WORK TASK –
Please retype every record exactly as it appears, omitting the pictures.

DATA –
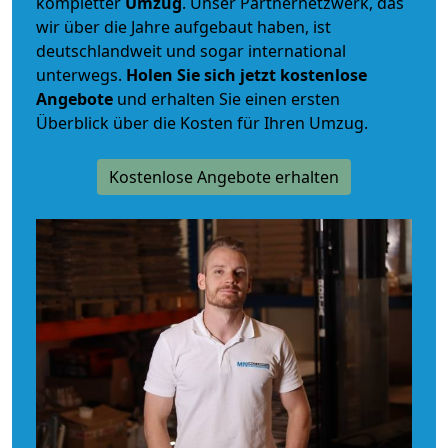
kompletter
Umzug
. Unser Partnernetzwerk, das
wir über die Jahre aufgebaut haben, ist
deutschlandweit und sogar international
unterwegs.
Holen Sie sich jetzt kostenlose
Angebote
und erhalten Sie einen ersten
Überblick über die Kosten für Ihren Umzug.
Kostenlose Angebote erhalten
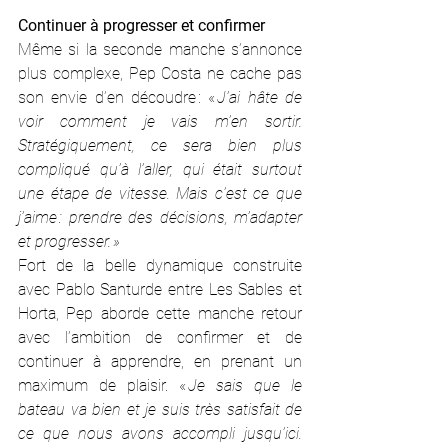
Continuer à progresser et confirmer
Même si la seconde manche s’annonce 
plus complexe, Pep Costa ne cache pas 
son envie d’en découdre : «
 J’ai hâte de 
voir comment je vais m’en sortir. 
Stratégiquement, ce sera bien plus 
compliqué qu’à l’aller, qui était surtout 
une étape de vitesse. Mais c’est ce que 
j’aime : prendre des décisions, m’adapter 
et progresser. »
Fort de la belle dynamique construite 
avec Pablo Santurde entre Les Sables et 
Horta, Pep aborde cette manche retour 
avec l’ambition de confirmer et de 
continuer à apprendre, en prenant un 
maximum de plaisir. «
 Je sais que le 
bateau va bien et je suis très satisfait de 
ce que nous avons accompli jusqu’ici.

RESPONSE TO THIS TASK –
kompletter
Umzug
. Unser Partnernetzwerk, das
wir über die Jahre aufgebaut haben, ist
deutschlandweit und sogar international
unterwegs.
Holen Sie sich jetzt kostenlose
Angebote
und erhalten Sie einen ersten
Überblick über die Kosten für Ihren Umzug.
Kostenlose Angebote erhalten
Continuer à progresser et confirmer
Même si la seconde manche s’annonce 
plus complexe, Pep Costa ne cache pas 
son envie d’en découdre : «
 J’ai hâte de 
voir comment je vais m’en sortir. 
Stratégiquement, ce sera bien plus 
compliqué qu’à l’aller, qui était surtout 
une étape de vitesse. Mais c’est ce que 
j’aime : prendre des décisions, m’adapter 
et progresser. »
Fort de la belle dynamique construite 
avec Pablo Santurde entre Les Sables et 
Horta, Pep aborde cette manche retour 
avec l’ambition de confirmer et de 
continuer à apprendre, en prenant un 
maximum de plaisir. «
 Je sais que le 
bateau va bien et je suis très satisfait de 
ce que nous avons accompli jusqu’ici.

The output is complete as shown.